Lichtstrudel im Attosekundentakt

  • 17. March 2017

Neuer Ansatz für die Übertragung großer Datenmengen per Glasfaserkabel.

Mit Licht große Daten­mengen übertragen und sogar Materie bewegen, das sind Zukunfts­visionen von Physikern, die sich mit Plasmonik beschäf­tigen. Wissen­schaftlern vom Center for Nano­integration CENIDE der Univer­sität Duisburg-Essen ist es in Kooperation mit Kollegen aus Haifa, Kaisers­lautern und Stuttgart gelungen, nanometer­kleine Lichtstrudel auf einer Metall­oberfläche zu erzeugen und sie im Takt von Atto­sekunden zu filmen.

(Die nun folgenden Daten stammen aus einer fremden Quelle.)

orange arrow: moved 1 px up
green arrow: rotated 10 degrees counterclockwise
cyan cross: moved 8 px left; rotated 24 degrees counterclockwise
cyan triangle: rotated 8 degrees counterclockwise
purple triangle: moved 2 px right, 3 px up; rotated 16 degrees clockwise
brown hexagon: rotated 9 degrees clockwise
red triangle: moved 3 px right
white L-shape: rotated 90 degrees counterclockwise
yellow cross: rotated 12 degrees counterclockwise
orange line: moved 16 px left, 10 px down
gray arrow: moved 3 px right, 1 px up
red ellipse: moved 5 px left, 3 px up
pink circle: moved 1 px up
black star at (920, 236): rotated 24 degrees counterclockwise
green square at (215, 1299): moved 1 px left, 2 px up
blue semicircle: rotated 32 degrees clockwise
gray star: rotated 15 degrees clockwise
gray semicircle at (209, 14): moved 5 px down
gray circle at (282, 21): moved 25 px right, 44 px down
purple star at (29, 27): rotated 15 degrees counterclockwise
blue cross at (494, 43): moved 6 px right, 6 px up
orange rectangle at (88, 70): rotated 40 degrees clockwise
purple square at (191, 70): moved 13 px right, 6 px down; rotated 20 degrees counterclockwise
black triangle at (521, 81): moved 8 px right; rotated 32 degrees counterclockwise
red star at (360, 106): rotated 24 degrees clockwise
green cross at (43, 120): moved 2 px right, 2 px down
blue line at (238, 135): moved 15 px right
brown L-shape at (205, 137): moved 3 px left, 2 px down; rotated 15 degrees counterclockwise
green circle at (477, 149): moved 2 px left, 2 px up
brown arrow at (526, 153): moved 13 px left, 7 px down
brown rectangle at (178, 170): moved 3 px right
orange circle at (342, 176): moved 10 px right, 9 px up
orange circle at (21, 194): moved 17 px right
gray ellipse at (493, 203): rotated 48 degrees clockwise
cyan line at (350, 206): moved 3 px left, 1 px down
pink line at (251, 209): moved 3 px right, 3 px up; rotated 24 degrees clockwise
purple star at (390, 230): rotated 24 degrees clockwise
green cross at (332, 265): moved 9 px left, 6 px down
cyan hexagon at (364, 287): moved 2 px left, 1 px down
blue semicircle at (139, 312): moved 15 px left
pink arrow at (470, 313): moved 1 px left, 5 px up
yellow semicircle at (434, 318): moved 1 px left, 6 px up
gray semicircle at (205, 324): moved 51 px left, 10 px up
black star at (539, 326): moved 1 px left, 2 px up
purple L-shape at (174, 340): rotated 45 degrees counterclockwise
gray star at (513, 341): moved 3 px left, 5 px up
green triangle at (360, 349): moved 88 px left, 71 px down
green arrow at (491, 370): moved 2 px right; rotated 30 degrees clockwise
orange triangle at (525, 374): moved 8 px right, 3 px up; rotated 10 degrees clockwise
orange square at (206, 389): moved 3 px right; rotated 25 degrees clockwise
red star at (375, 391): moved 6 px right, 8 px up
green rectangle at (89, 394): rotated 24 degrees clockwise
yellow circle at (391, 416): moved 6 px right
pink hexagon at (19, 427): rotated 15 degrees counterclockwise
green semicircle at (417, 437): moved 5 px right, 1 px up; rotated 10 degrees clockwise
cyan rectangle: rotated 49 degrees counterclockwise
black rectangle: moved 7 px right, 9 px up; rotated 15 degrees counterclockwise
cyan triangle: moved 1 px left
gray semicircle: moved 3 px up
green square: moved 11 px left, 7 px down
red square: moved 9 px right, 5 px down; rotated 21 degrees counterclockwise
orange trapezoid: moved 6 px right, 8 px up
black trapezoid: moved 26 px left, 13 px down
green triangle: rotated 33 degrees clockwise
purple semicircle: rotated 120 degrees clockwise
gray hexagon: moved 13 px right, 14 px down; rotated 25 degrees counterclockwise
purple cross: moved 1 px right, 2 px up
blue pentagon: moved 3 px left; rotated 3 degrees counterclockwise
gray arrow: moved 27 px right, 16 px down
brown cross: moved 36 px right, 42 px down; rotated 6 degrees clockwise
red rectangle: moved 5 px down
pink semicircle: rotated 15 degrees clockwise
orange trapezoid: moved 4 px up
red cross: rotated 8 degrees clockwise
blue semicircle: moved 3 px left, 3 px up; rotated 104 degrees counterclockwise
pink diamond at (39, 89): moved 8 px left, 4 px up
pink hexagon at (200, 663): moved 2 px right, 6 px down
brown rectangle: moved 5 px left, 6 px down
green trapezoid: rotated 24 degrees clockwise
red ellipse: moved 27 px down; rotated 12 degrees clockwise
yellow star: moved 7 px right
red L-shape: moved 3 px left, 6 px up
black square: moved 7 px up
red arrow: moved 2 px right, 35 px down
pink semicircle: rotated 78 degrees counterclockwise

Abb.: Illustration der spiralförmigen Bewegung einer durch Licht angeregten Elektronenwelle auf einer Metalloberfläche. (Bild: Univ. Stuttgart)

Abb.: Illustration der spiralförmigen Bewegung einer durch Licht angeregten Elektronenwelle auf einer Metalloberfläche. (Bild: Univ. Stuttgart)

Dazu haben Forscher der Univer­sität Stuttgart ein­kristalline Gold­inselchen angefertigt und per fokus­sierter Ionenstrahl-Litho­graphie eine Windung einer Archi­medischen Spirale in die Ober­fläche geritzt. Beschießt man diese mit einem Femto­sekunden-Laserpuls, so nehmen die entstehenden Plasmonen genau diese Form an und rotieren in der Zeit als Spirale auf der Gold­oberfläche. Zu Abbildung bedienen sich die Wissen­schaftler der zeitauf­gelösten Zwei-Photonen-Photo­emissions­mikroskopie (2PPE).

Forscher der Univer­sität Kaisers­lautern und der Univer­sität Duisburg-Essen regen dazu mit einem ersten Femto­sekundenpuls das Plasmon an. In variablem Abstand von wenigen Atto­sekunden bis Femto­sekunden folgt anschließend ein zweiter Laserpuls, der konstruk­tive und destruktive Inter­ferenz detek­tiert. Vergrößert man den zeitlichen Abstand zwischen anregendem (pump) und detek­tierendem Laserpuls (probe) bei jedem Ansatz um rund 100 Atto­sekunden, so ergibt sich aus der Summe der aneinander­gefügten Bilder ein Film des ro­tierenden Plasmons.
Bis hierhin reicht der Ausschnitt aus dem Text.